Linux firewall: iptables! plays a very important role in securing your Linux system. System hardening or locking down cannot be completed without configuring iptables. Here we are discussing the basics of iptables. This article can be referred to by beginners as an iptables guide. In this article we will walkthrough :
- What is iptables
- iptables chains
- Chain policy defining strategy
We discussed how to set iptables rules, how to save iptables settings in this article. Let’s start with iptables basics.
What is iptables
iptables is a Linux native firewall and almost comes pre-installed with all distributions. If by any chance its not on your system you can install an iptables package to get it. As its a firewall, it has got policies termed as ‘chain policies’ which are used to determine whether to allow or block incoming or outgoing connection to or from Linux machine. Different chains used to control the different types of connections defined by its travel direction and policies are defined on each chain type.
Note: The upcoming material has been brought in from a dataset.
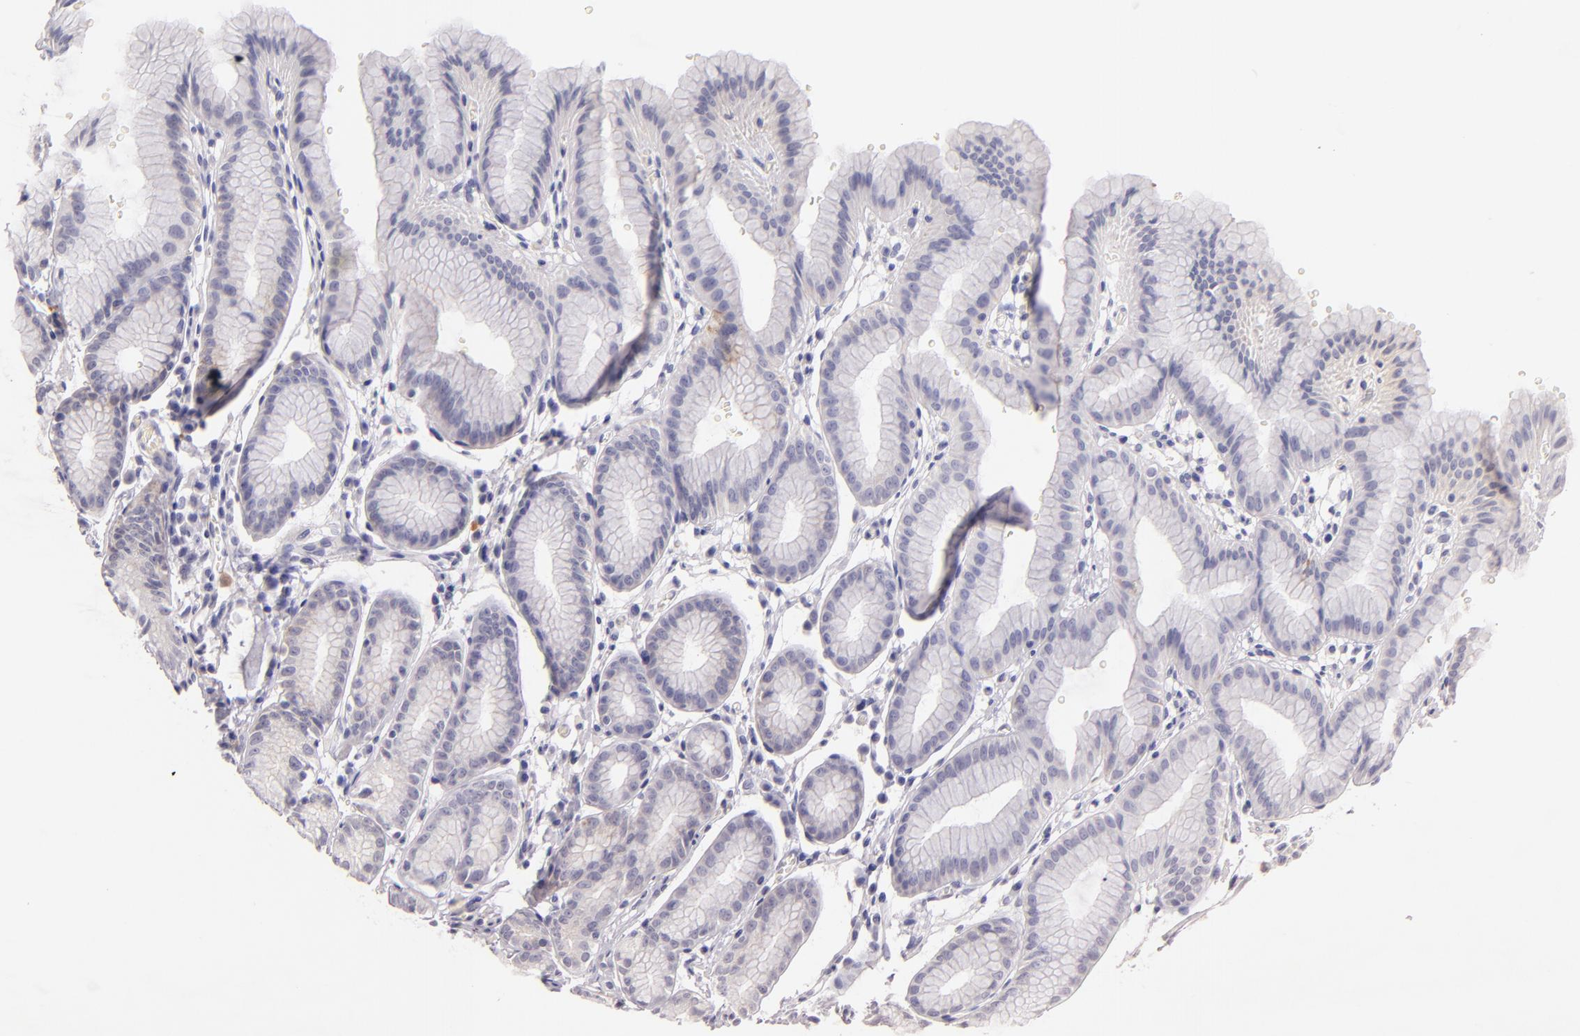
{"staining": {"intensity": "negative", "quantity": "none", "location": "none"}, "tissue": "stomach", "cell_type": "Glandular cells", "image_type": "normal", "snomed": [{"axis": "morphology", "description": "Normal tissue, NOS"}, {"axis": "topography", "description": "Stomach"}], "caption": "A photomicrograph of stomach stained for a protein demonstrates no brown staining in glandular cells.", "gene": "CASP8", "patient": {"sex": "male", "age": 42}}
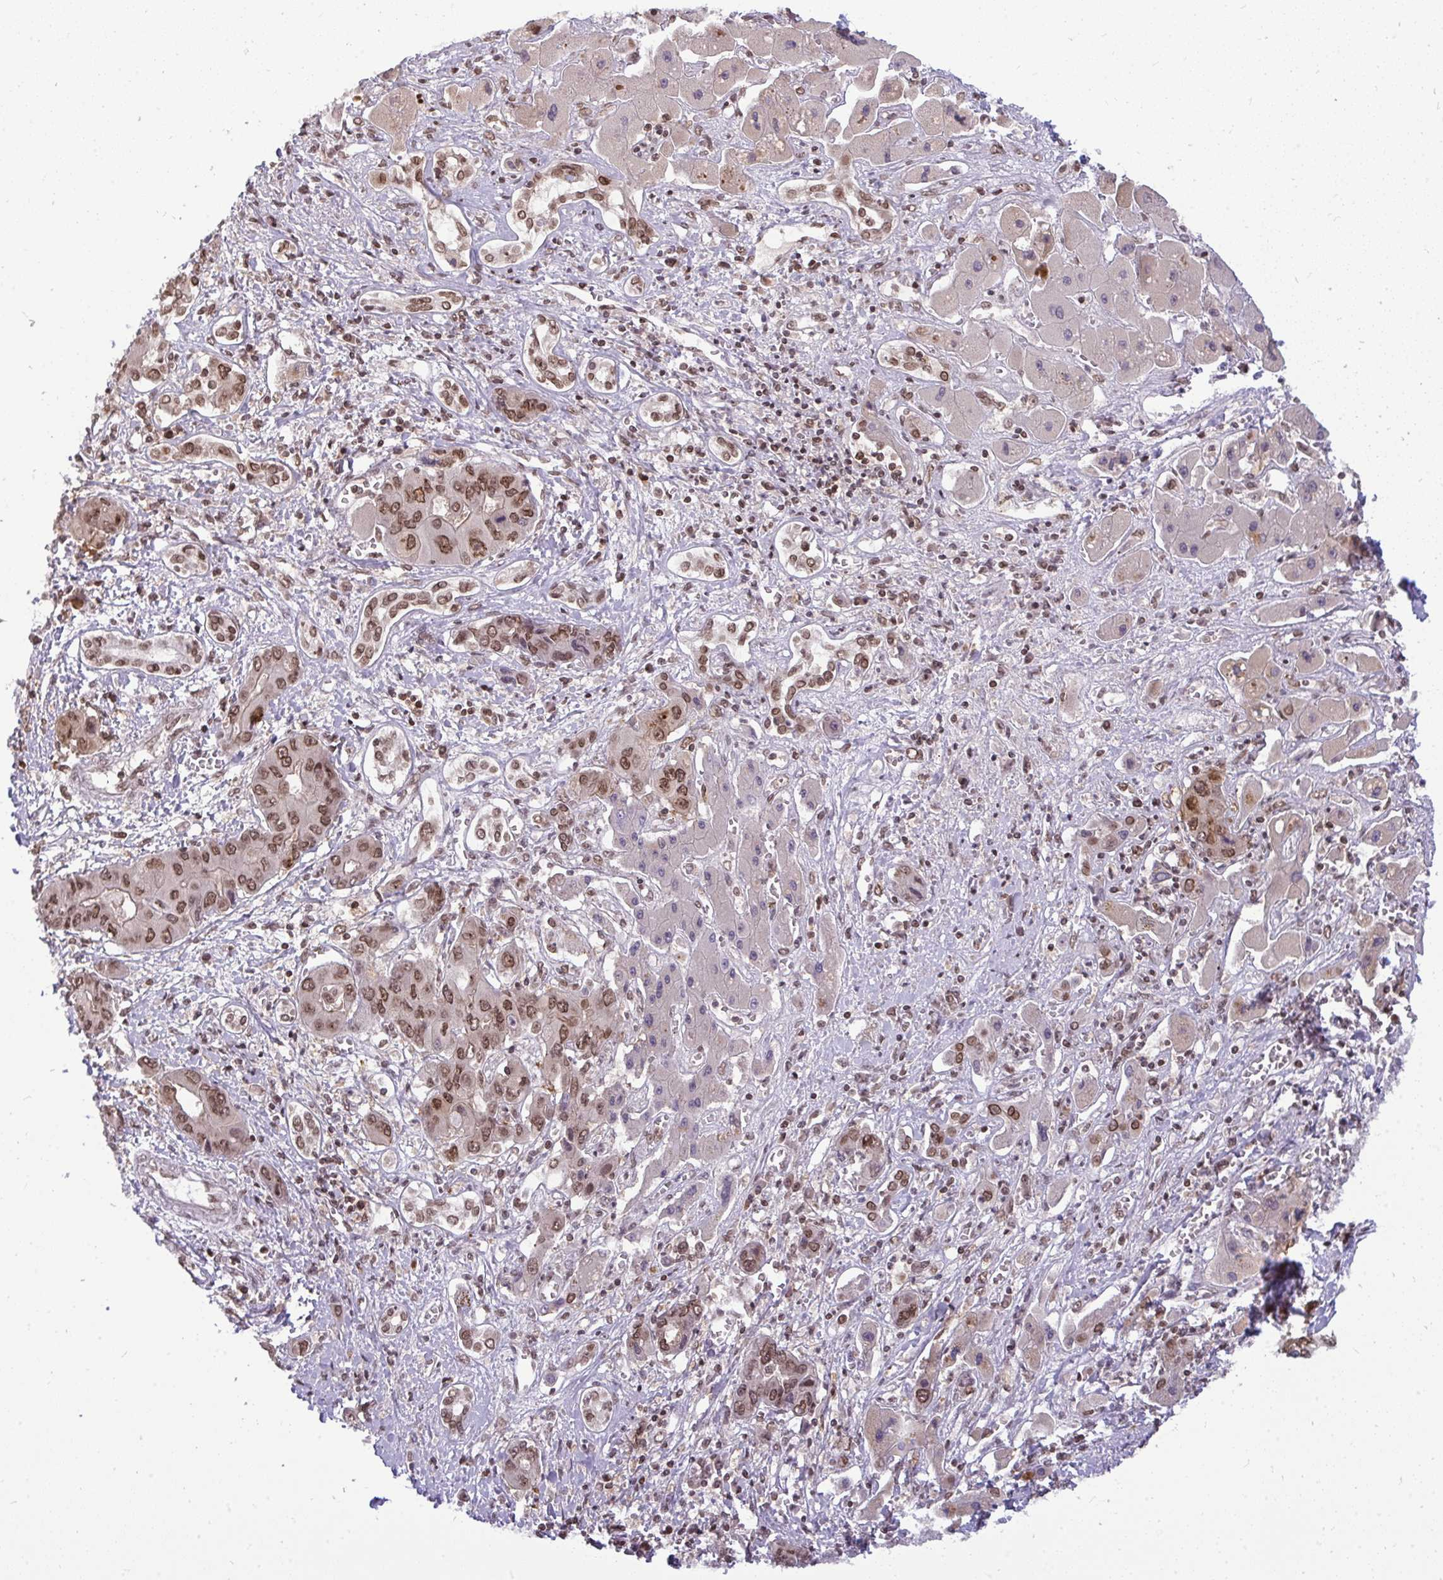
{"staining": {"intensity": "moderate", "quantity": ">75%", "location": "nuclear"}, "tissue": "liver cancer", "cell_type": "Tumor cells", "image_type": "cancer", "snomed": [{"axis": "morphology", "description": "Cholangiocarcinoma"}, {"axis": "topography", "description": "Liver"}], "caption": "Protein staining displays moderate nuclear positivity in about >75% of tumor cells in cholangiocarcinoma (liver).", "gene": "JPT1", "patient": {"sex": "male", "age": 67}}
In newer versions like RHEL7, the firewall is still powered by iptables only the management part is being handled by a new daemon called
As there are policies you can define, one default policy also exists for all chains. If the connection in question does not match with any of the defined policy chains then iptable applies default policy action to that connection. By default (generally) ALLOW rule is configured in defaults under iptables.
As we saw earlier iptables rely on chains to determine the action to be taken in connection, let’s understand what are chains. Chains are connection types defined by their travel direction/behavior. There are three types of chains: Input, Output, Forward.
Input chain :
This chain is used to control incoming connections to the Linux machine. For example, if the user tries to connect the server via ssh (port 22) then the input chain will be checked for IP or user and port if those are allowed. If yes then only the user will be connected to the server otherwise not.
Output chain :
Yes, this chain controls outgoing connections from the Linux machine. If any application or user tries to connect to outside server/IP then the output chain decides if the app/user can connect to destination IP/port or not.
Both chains are stateful. Meaning only said the connection is allowed and a response is not. Means you have to exclusively define input and output chain if your connection needs both way communication (from source to destination and back)
Forward chain :
In most of the systems, it’s not used. If your system is being used as a pass-through or for natting or for forwarding traffic then only this chain is used. When connections/packets are to be forwarded to next hop then this chain is used.
You can view the status of all these chains using the command :
# iptables -L -v Chain INPUT (policy ACCEPT 8928 packets, 13M bytes) pkts bytes target prot opt in out source destination Chain FORWARD (policy ACCEPT 0 packets, 0 bytes) pkts bytes target prot opt in out source destination Chain OUTPUT (policy ACCEPT 2201 packets, 677K bytes) pkts bytes target prot opt in out source destination
In above output, you can see all three chains details, how many packets were transferred, how much data transferred and default action policy.
Chain policy defining strategy
There are three policies can be defined for chains.
- ACCEPT: Allow connection
- REJECT: Block connection and send back error message informing source that destination blocked it
- DROP: Block connection only (behave like connection never questioned). The source is unaware of being blocked at the destination.
By default, all chains configured with ACCEPT policy for all connections. When configuring policies manually you have to pick either way from below two :
- Configure default as REJECT/DROP and exclusively configure each chain and its policy of ALLOW for required IP/subnet/ports.
- Configure default as ACCEPT and exclusively configure each chain and its policy of REJECT for required IP/subnet/ports.
You will go with number two unless your system has highly sensitive, important data and should be locked out of the outer world. Obviously, its environment criticality and number of IP/subnet/ports to be allowed/denied makes it easier to select a strategy.